■ THE PROBLEM
Among the entries below, one stretch runs from the line that contains "09:09 Friday, February 08, 2013 5" through the line that contains "10.45am | Break |". Repeat that stretch exactly, ends included, and only that.

-- EXERCISE INPUT follows --

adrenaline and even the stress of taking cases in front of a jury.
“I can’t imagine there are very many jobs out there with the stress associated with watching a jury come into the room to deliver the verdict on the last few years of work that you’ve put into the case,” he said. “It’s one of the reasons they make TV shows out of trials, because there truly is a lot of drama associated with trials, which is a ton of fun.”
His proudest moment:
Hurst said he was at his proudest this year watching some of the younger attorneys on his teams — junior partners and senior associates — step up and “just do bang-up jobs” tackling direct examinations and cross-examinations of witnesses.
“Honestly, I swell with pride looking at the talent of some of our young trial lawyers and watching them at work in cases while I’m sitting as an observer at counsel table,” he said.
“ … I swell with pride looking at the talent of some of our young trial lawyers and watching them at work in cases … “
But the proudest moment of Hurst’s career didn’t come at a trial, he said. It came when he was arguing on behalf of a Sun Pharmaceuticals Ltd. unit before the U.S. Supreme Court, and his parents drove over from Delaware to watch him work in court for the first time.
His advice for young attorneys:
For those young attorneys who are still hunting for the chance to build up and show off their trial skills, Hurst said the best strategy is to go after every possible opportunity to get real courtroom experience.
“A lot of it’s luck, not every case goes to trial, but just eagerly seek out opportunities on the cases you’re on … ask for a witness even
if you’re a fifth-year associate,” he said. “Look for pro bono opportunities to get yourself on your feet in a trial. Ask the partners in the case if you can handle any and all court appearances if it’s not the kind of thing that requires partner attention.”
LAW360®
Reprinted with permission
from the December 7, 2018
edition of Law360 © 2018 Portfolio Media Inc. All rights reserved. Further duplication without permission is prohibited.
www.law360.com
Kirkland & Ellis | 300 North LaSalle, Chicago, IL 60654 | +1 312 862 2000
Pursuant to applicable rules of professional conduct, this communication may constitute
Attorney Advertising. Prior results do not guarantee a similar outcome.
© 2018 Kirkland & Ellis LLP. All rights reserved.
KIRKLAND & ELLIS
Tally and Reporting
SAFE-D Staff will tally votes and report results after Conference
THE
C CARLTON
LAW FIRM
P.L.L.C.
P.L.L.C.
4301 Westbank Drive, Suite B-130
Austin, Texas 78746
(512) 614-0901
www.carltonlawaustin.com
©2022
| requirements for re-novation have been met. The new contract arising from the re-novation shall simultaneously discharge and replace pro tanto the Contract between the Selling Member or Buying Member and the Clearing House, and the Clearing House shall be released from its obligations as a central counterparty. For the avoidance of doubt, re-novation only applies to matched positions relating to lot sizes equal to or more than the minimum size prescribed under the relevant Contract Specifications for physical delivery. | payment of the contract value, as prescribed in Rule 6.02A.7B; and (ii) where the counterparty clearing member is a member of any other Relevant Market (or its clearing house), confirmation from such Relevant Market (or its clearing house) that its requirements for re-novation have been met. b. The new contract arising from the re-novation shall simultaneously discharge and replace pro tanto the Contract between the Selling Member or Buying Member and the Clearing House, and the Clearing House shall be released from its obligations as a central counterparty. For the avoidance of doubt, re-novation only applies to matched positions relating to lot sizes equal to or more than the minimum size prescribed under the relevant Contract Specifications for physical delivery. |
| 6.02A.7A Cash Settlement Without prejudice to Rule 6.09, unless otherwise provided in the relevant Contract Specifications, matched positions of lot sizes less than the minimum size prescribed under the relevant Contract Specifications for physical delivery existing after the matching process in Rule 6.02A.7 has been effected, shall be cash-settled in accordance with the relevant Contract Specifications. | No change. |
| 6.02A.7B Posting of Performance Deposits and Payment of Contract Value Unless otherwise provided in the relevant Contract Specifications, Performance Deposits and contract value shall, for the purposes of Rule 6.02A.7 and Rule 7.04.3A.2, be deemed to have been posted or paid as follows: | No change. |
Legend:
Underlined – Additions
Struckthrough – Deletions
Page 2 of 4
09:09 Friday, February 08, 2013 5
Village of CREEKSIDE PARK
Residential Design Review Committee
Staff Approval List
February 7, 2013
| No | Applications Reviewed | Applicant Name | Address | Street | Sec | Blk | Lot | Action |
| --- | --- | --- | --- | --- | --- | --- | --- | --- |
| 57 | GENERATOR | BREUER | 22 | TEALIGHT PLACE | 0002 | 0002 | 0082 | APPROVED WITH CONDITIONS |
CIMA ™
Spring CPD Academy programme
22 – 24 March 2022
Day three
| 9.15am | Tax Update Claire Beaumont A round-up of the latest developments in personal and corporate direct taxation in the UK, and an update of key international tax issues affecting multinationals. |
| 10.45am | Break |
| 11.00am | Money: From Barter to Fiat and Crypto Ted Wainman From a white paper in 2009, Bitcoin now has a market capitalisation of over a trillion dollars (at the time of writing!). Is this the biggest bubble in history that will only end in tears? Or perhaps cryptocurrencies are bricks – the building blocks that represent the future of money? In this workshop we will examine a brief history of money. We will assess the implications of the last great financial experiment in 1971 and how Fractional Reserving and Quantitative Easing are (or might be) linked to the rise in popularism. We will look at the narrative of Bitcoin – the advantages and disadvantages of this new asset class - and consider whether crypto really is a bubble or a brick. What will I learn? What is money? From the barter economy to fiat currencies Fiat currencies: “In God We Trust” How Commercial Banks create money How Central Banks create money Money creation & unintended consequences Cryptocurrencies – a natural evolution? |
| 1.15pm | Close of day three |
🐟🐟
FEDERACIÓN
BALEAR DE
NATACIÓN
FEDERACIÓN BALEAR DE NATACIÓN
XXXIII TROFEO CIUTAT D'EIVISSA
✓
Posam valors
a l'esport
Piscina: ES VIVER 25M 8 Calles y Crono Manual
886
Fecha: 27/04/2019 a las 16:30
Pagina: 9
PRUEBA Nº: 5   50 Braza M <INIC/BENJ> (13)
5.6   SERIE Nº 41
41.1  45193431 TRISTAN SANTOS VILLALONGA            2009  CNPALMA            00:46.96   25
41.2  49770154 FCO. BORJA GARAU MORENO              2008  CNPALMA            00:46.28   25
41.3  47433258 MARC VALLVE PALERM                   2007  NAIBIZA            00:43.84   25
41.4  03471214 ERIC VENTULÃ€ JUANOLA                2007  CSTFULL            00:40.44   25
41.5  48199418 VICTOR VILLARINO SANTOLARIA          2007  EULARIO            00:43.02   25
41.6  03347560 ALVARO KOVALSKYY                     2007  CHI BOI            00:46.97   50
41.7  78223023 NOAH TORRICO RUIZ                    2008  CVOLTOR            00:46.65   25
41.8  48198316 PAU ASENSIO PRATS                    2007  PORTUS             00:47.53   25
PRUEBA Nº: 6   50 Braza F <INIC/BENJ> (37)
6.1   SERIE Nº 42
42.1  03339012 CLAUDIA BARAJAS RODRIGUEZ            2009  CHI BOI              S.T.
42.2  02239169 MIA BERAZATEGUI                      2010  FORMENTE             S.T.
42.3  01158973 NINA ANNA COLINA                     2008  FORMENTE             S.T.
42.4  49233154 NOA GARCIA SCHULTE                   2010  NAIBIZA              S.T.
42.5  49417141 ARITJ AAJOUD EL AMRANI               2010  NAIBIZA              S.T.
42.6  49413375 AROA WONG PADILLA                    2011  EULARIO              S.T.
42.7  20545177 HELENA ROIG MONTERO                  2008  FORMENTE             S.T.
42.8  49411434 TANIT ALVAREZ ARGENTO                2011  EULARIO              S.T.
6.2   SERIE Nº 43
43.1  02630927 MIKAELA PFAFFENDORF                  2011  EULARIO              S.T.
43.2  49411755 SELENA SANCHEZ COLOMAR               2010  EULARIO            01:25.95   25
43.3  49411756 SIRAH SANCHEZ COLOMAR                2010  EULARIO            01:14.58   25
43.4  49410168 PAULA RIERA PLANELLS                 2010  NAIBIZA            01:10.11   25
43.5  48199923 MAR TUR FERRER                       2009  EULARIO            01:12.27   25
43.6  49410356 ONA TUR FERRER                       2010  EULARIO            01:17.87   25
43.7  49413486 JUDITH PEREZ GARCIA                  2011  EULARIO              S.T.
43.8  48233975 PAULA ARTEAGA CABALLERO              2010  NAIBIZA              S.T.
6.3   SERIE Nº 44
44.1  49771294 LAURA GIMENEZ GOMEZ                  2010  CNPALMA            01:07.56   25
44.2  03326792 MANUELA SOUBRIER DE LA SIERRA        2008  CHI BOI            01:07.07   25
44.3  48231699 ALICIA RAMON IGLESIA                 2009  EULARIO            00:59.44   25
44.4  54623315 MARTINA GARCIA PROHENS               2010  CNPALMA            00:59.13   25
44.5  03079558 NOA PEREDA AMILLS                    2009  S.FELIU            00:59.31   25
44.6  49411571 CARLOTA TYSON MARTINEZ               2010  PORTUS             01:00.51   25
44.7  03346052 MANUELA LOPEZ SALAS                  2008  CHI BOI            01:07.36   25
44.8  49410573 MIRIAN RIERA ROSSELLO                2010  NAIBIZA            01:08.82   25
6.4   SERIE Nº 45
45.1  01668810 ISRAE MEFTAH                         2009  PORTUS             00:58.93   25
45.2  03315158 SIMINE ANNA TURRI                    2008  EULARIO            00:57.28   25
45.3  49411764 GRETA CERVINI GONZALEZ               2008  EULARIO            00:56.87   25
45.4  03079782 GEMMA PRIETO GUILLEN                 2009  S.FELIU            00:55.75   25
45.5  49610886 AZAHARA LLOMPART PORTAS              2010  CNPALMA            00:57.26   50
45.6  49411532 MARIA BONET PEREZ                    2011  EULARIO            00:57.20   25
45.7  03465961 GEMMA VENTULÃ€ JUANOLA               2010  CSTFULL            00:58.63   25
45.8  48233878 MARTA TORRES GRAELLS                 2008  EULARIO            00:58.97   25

-- EXERCISE INPUT concluded --

■ ANSWER SECTION
09:09 Friday, February 08, 2013 5
Village of CREEKSIDE PARK
Residential Design Review Committee
Staff Approval List
February 7, 2013
| No | Applications Reviewed | Applicant Name | Address | Street | Sec | Blk | Lot | Action |
| --- | --- | --- | --- | --- | --- | --- | --- | --- |
| 57 | GENERATOR | BREUER | 22 | TEALIGHT PLACE | 0002 | 0002 | 0082 | APPROVED WITH CONDITIONS |
CIMA ™
Spring CPD Academy programme
22 – 24 March 2022
Day three
| 9.15am | Tax Update Claire Beaumont A round-up of the latest developments in personal and corporate direct taxation in the UK, and an update of key international tax issues affecting multinationals. |
| 10.45am | Break |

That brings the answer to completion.